NYTable

A favorite neighborhood shop departs for cyberspace

April 25th, 2018  |  Published in slider, Uncategorized

The awning of the former G-Free NYC on West 85 Street and Columbus Avenue.  This storefront, along with nine others nearby, now sits vacant. Photo: Lynn Fantom.

 

When Lynn Shuter opened G-Free NYC in the spring of 2011, Florence Fabricant of The New York Times, along with press and food bloggers throughout the city, covered the news.  The cozy shop, with its turquoise striped awning and butcher block table display, was the first store in Manhattan devoted exclusively to gluten-free food, a destination for celiacs seeking artisanal and gourmet specialties.

Last December, Shuter closed the shop and launched a website called GFreeway to replace it.

▶ _Problem to solve_
In the article about the gluten-free shop, rewrite the part starting at "When Lynn Shuter" and ending at "to replace it.", changing "turquoise" to "green".

▶ _Entries supplied_
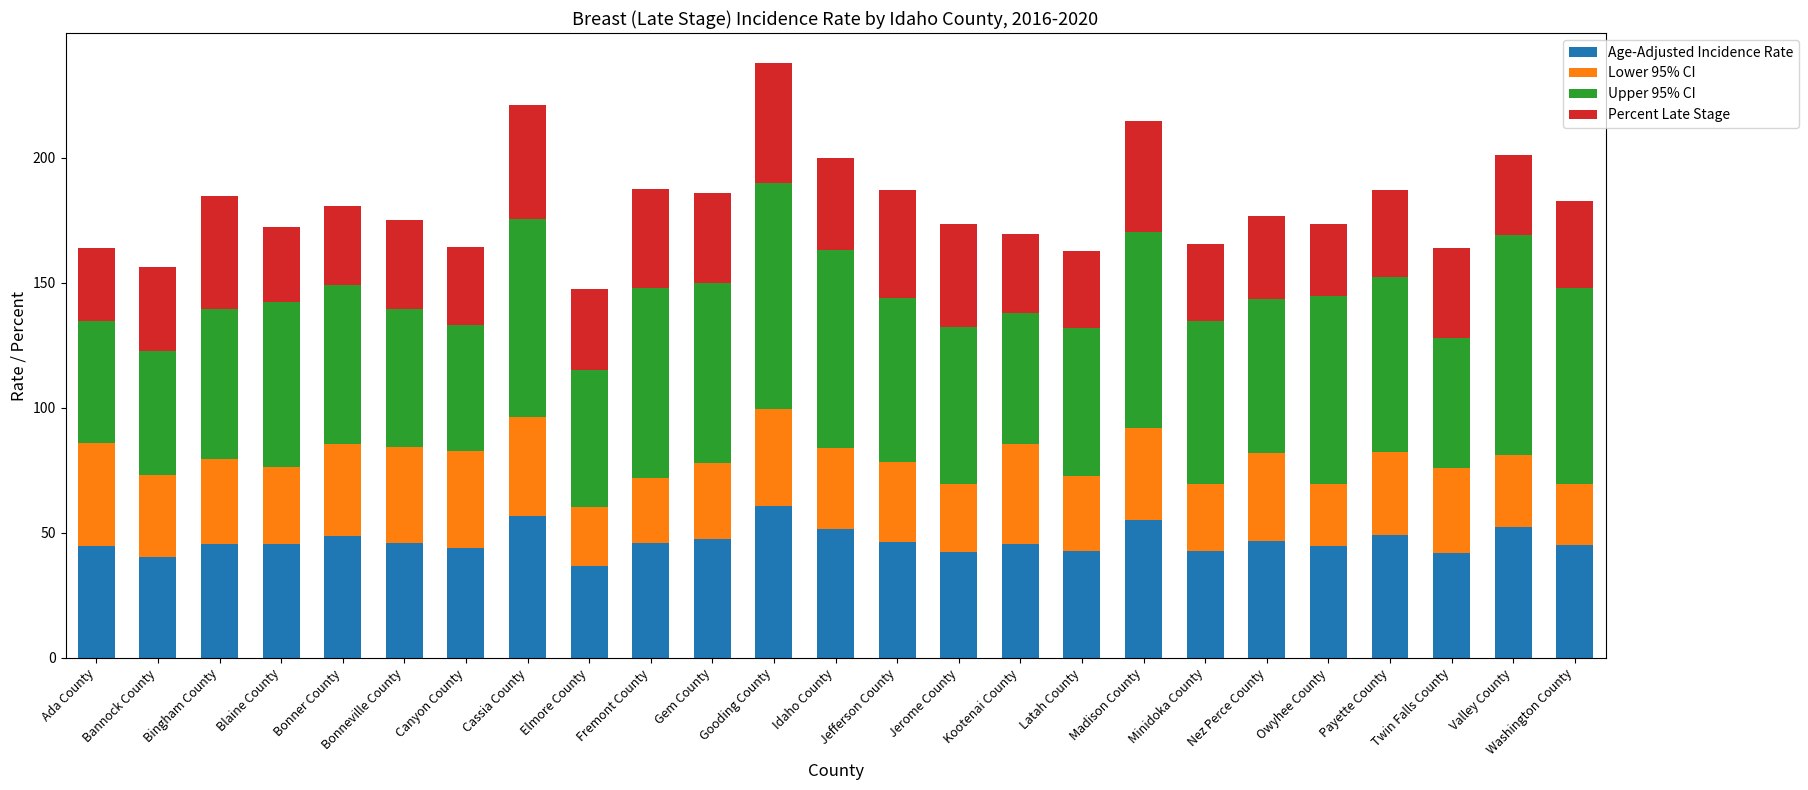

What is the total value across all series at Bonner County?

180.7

* * *

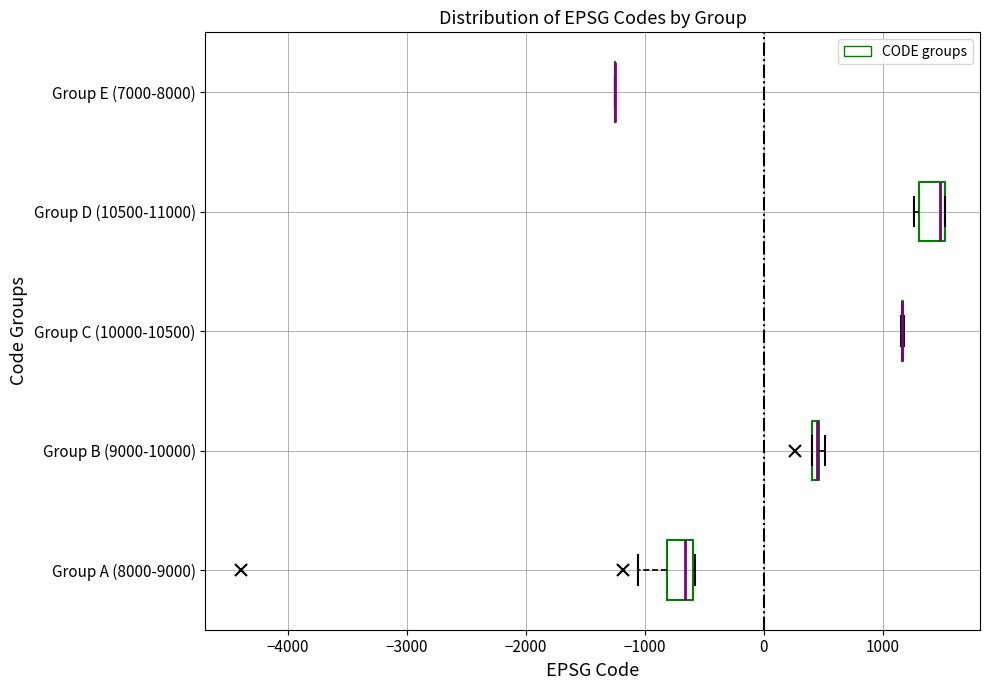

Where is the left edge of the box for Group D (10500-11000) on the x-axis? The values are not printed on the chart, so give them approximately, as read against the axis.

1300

▶ _Task result_
When Lynn Shuter opened G-Free NYC in the spring of 2011, Florence Fabricant of The New York Times, along with press and food bloggers throughout the city, covered the news.  The cozy shop, with its green striped awning and butcher block table display, was the first store in Manhattan devoted exclusively to gluten-free food, a destination for celiacs seeking artisanal and gourmet specialties.

Last December, Shuter closed the shop and launched a website called GFreeway to replace it.